Pattern is created when points and lines come together to create a plane, and then the planes are placed together to create one cohesive image with a pattern. Patterns are repetitions, although they are sometimes not readily apparent to the eye. With the image provided, there is no apparent pattern on the front of the journal, but when the front is compared to the back, you will see that the position, size and orientation of the tigers repeats. The tigers, one can argue, at points on the journal, a single object that grabs the eye. Together, the tigers make a line, as they stack on top of each other and next to each other. A plane is created from the tigers and bamboo. Although they look at first glance to be random, it was made with a distinct pattern through the repeated positions of the tigers and bamboo.
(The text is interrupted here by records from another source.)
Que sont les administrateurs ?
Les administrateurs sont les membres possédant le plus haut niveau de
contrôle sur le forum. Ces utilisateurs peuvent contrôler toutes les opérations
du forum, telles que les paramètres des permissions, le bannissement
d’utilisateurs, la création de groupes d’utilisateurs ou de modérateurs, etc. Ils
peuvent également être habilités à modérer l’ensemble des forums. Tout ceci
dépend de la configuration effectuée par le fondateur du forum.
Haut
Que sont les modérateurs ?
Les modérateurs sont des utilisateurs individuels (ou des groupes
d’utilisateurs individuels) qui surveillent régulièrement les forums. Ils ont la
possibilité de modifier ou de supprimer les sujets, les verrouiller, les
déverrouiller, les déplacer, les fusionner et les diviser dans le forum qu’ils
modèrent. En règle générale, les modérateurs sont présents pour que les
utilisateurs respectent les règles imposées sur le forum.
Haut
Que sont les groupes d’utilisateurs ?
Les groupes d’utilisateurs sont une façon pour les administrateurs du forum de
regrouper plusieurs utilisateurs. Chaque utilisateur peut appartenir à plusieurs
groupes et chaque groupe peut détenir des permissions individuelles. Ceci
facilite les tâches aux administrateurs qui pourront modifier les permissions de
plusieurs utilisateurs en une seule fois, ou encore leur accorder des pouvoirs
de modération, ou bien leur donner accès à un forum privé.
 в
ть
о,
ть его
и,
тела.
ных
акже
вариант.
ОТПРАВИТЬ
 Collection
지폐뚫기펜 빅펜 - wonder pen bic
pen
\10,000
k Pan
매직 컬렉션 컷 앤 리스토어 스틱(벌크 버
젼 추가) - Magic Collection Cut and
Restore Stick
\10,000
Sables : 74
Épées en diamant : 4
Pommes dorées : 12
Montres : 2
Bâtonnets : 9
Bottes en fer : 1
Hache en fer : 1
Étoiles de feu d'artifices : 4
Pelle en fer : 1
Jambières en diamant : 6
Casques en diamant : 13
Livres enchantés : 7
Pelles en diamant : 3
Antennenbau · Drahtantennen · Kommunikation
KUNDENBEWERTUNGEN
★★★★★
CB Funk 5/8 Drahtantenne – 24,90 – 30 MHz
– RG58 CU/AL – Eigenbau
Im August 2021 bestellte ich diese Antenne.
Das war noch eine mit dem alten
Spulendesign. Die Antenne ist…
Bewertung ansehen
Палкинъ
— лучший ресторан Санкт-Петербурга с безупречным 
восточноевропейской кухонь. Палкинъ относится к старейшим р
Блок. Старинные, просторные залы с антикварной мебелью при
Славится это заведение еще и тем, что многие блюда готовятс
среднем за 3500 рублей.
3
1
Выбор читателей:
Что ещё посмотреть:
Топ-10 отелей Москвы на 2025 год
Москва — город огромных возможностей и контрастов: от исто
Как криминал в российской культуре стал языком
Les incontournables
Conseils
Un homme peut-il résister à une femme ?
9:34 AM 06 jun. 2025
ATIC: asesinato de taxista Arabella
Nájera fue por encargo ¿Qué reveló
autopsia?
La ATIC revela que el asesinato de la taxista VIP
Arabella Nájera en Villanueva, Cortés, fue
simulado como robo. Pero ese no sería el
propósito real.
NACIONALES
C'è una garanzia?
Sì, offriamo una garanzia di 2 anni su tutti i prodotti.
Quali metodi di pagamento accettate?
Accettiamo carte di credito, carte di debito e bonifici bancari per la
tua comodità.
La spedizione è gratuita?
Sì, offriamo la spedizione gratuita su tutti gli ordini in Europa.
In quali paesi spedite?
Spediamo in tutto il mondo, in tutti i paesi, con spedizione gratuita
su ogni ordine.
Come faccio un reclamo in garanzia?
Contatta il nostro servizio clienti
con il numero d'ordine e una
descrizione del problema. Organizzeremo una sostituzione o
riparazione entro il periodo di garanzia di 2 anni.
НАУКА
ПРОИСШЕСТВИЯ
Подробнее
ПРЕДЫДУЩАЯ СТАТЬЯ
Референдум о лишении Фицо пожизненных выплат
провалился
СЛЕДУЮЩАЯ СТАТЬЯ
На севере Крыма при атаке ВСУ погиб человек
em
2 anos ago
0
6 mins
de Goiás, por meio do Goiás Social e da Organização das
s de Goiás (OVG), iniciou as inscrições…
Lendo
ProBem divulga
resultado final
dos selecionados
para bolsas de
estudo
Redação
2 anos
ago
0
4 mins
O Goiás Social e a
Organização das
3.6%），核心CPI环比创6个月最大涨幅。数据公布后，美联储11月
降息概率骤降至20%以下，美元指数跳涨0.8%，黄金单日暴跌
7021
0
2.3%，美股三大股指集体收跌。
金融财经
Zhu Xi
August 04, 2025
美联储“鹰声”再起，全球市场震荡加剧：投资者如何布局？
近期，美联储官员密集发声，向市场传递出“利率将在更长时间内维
Texture can be real or apparent. The brick wall of a building has has real grooves, providing real texture. The image I included of an art print has implied texture. The piece is simply a print of the original painting, but the brush
strokes and the paint splotches gives the piece some texture. The swooping motion of the strokes and tapering of the color at the end of the strokes implies that one could feel the slight coarseness of the paint, and the ragged edge as it ends. But it feel perfectly smooth because it is only a print of the original.
Point, line, plane, space, volume, texture and pattern all help a viewer understand and mull over a piece of art. In this example, although the pattern appears to have no rhyme or reason, a line for your eye to follow is created in the image. When I first look at the cover of this book, my eye is drawn directly to the center, to the small island in the middle of the blue water — what I would argue is a point. From there, my eye is drawn down the line of points made up of the corner of the blocks with the blue waterfall. Upon reaching the bottom, my eye is drawn one of two ways. I either follow the darker blue-green path up and to the right, eventually landing on the vine that leads to the title of
the book. Or, my eye is drawn to the vine to the left at the bottom of the waterfall, again leading me up and eventually to the vine that leads to the title and issue number. As a bonus, this particular book has some texture to it, as the text in the background is lower than the colorful pattern in the foreground, which is raised, making it easy to run your fingers along the image and vines, again, eventually leading you to the top.
This piece is not very straightforward. It’s busy and loud, and there is no apparent pattern besides the use of color and blocks. But it all works out to eventually get your eye on the goal, the title of the book. You get to that spot because of the patterns in the blocks creating a line that eventually leads you to your final destination.